05 junho 2007

CHÁVEZ, LULA E OS ESQUIMÓS

FABIANO MAISONNAVE

No ano passado, as declarações de Hugo Chávez sobre o "cheiro de enxofre" que sentiu do seu desafeto George Bush em plena tribuna da ONU racharam a empobrecida população de esquimós do Alasca. Apesar de as temperaturas alcançarem - 15C, algumas vilas preferiram passar frio em apoio ao seu presidente a comprar o óleo para aquecimento subsidiado pela Venezuela.

Essa incrível capacidade desagregadora da oratória de Chávez muitas vezes tem o seu lado positivo. É mérito dele a discussão em torno do impacto do etanol nos alimentos (fale dos bóias-frias!). E foi ele quem provocou a retratação de Bento 16 pelas declarações revisionistas sobre as relações entre a sua igreja e os índios.

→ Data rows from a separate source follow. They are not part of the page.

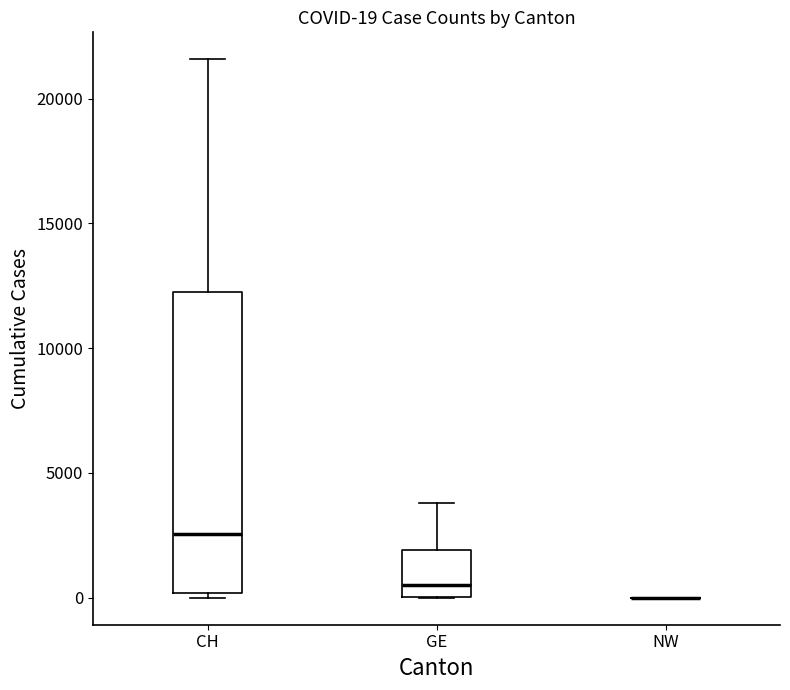

Which box is the tallest, from its lower edge to its upper edge?

CH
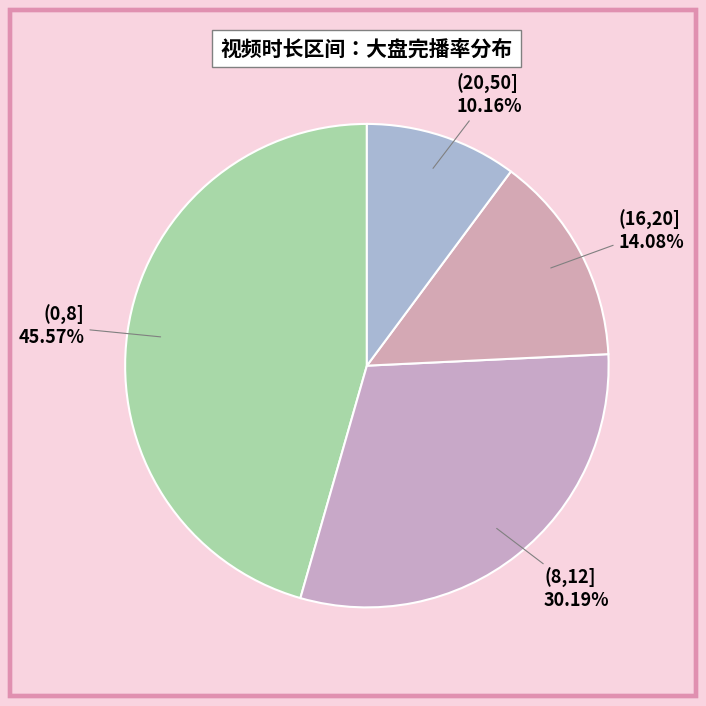

How many segments does this pie chart have?

4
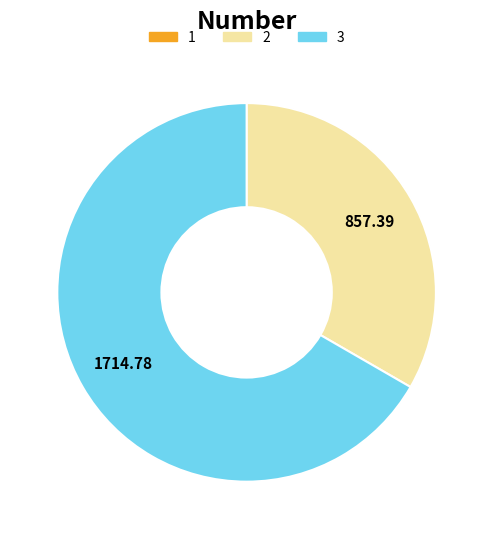

Is there a majority slice in this chart?

Yes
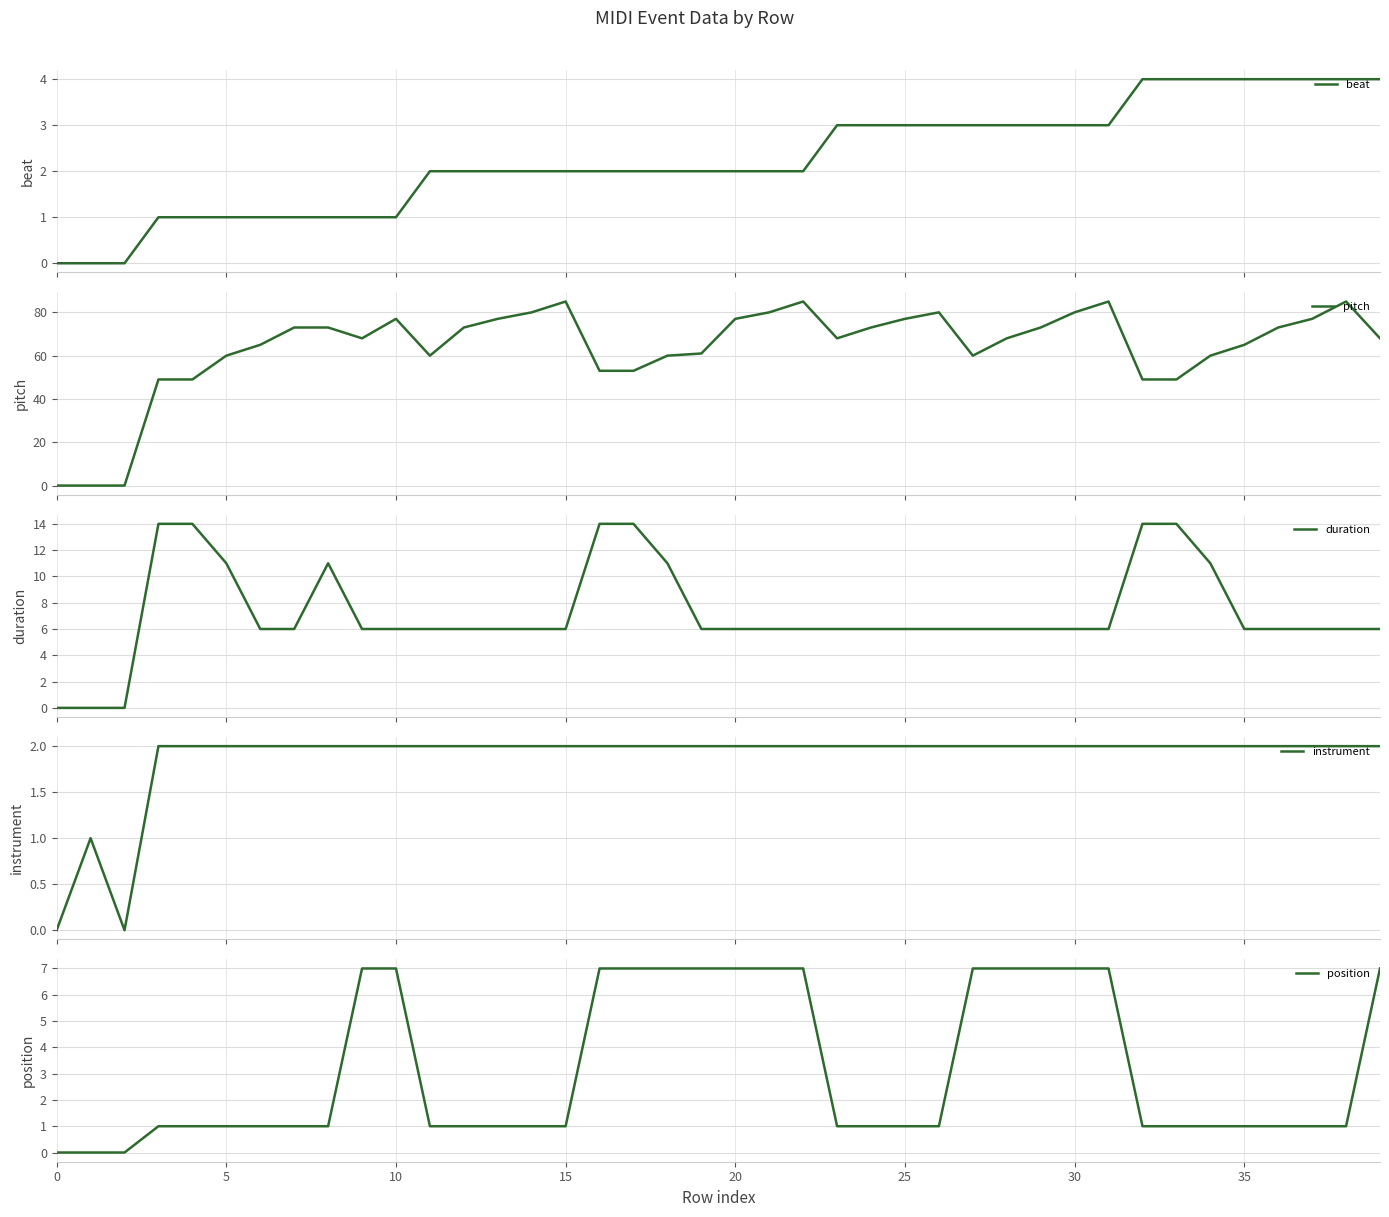

The value of pitch at 15 is 85. True or false?

True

O caso da RCTV, por outro lado, evidenciou que ele não sabe ficar na berlinda. Após um ato autoritário, e incapaz de sustentar argumentos sólidos, Chávez mandou "al carajo" os seus críticos, que não foram poucos e estão longe de ser homogêneos: incluem, entre outros, União Européia, Repórteres Sem Fronteiras, Espanha, EUA e o Senado brasileiro, cujo requerimento errou o nome da Venezuela.

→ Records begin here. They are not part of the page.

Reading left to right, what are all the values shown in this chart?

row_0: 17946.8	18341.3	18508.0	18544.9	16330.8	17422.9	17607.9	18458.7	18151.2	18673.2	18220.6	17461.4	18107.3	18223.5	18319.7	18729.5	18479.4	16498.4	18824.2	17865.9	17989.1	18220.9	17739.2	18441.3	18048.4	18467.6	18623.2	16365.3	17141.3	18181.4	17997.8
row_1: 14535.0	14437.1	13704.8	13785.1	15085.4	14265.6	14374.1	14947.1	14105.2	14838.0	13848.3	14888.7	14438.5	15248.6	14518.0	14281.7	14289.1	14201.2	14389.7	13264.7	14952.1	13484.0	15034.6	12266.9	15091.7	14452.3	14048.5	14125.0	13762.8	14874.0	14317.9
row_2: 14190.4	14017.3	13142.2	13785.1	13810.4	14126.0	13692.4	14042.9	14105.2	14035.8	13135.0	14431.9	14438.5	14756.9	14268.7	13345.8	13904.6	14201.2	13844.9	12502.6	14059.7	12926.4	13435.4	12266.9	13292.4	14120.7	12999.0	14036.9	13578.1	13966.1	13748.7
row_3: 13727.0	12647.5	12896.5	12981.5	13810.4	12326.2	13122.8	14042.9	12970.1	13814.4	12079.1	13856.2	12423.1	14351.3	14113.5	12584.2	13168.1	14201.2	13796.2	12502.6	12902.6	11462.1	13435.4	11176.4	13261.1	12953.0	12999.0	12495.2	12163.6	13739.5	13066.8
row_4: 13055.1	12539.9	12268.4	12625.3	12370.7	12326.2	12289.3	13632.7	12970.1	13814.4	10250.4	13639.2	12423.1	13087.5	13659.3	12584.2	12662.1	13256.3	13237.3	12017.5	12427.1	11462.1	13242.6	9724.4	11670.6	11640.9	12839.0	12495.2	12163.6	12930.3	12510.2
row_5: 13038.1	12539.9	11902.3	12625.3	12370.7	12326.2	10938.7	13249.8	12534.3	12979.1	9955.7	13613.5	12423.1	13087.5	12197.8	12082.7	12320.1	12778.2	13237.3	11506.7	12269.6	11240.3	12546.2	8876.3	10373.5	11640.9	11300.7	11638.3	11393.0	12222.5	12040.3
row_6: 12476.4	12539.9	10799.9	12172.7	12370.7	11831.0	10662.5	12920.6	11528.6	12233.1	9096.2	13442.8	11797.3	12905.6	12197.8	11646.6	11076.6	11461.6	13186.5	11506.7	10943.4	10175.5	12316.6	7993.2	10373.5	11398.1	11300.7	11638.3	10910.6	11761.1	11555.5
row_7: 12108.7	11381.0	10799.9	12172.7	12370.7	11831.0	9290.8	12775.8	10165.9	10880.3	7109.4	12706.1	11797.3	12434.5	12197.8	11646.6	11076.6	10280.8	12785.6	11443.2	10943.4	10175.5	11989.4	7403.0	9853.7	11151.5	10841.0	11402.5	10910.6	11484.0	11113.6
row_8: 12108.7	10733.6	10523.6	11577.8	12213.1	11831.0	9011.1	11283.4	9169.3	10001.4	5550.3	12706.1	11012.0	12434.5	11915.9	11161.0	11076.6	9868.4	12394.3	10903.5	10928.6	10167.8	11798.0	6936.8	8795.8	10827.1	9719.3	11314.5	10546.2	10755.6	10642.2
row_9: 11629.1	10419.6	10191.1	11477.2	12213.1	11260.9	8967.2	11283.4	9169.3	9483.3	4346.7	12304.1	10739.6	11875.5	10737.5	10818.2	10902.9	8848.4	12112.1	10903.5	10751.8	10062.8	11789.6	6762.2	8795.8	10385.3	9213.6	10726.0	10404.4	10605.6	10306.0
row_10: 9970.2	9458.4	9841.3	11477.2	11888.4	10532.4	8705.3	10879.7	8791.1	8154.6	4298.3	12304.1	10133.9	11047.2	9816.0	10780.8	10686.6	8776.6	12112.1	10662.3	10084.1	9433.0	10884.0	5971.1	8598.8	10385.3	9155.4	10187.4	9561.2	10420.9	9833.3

A inédita reação contra a decisão de não renovar a concessão da RCTV deixou claro que boa parte da comunidade internacional cobrará de Chávez um preço bastante caro. Por outro lado, a reação destemperada mostrou ao mundo que ele está disposto a pagá-lo.

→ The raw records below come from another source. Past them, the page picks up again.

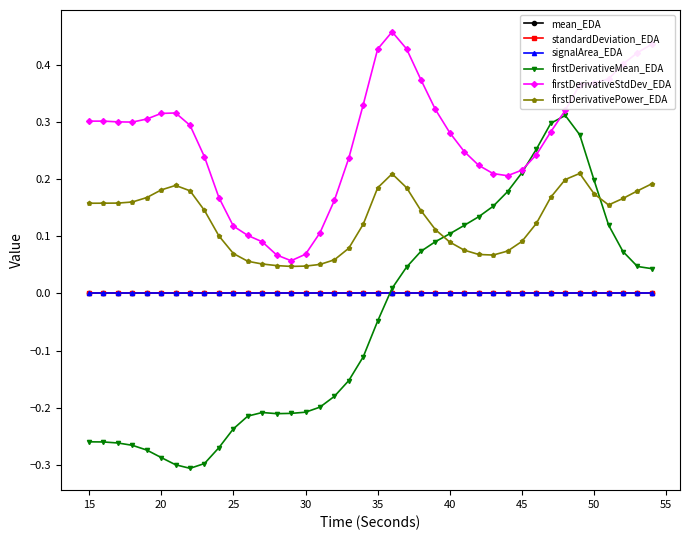

Which series has the largest total across all categories?

firstDerivativeStdDev_EDA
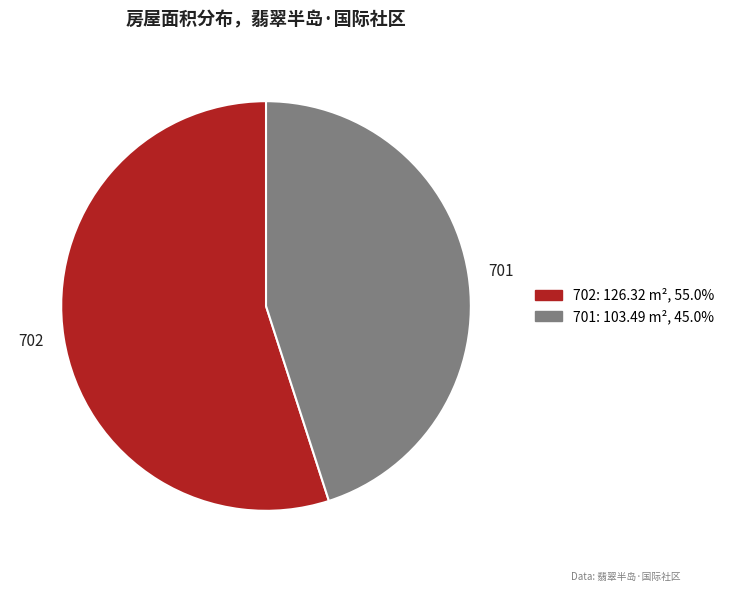

Between 701 and 702, which is larger?

702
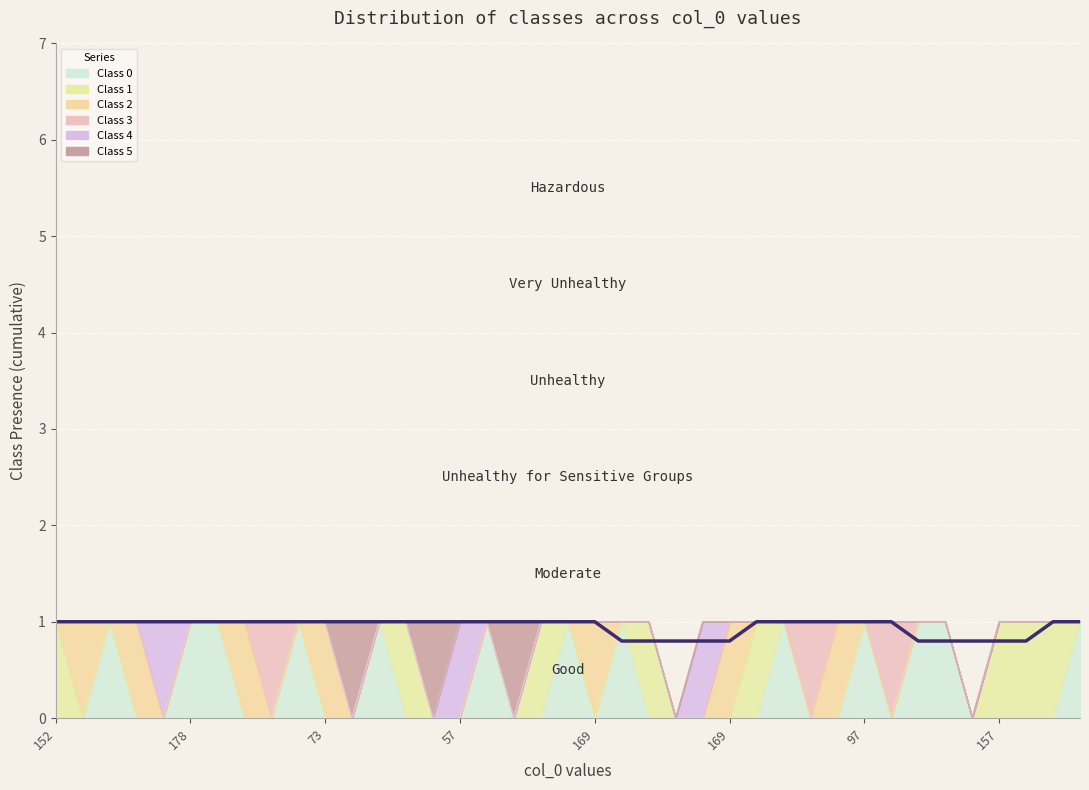

How many lines are shown in the chart?

1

Se ficará cada vez mais difícil conviver com Chávez no cenário internacional, para a oposição venezuelana beira o insuportável.

Acusada diariamente de golpista, perde até o espaço das ruas, caso dos estudantes impedidos pela polícia de marchar na sexta-feira.

Enquanto a caravana passa, a cartilha pragmática de Lula reza que, para se intrometer nos "assuntos internos", só quando se trata de ajudar Chávez, como foi a visita em novembro, a poucos dias da eleição presidencial venezuelana.

Já é anacrônico cobrar coerência da classe política brasileira. Mas não deixa de ser notável que Lula se esquive do que ocorre na Venezuela depois de ter usado tanto apoio internacional na época pré-poder, enquanto o repúdio mais forte à medida contra a RCTV venha do senador Sarney, que, no seu Maranhão, dispõe da hegemonia midiática que Chávez ainda busca.

Há fortes motivos para Lula agir assim. Empresas brasileiras, lideradas pela Odebrecht, doadora de sua campanha, lucram cada vez mais com os petrodólares de Chávez - o Brasil já é o segundo parceiro comercial, atrás dos EUA. São esses os interesses que se busca preservar, nem que para isso seja necessário sacrificar temas caros como a liberdade de expressão.

Talvez os pobres esquimós, tiritando de frio, tenham algo a ensinar à diplomacia brasileira.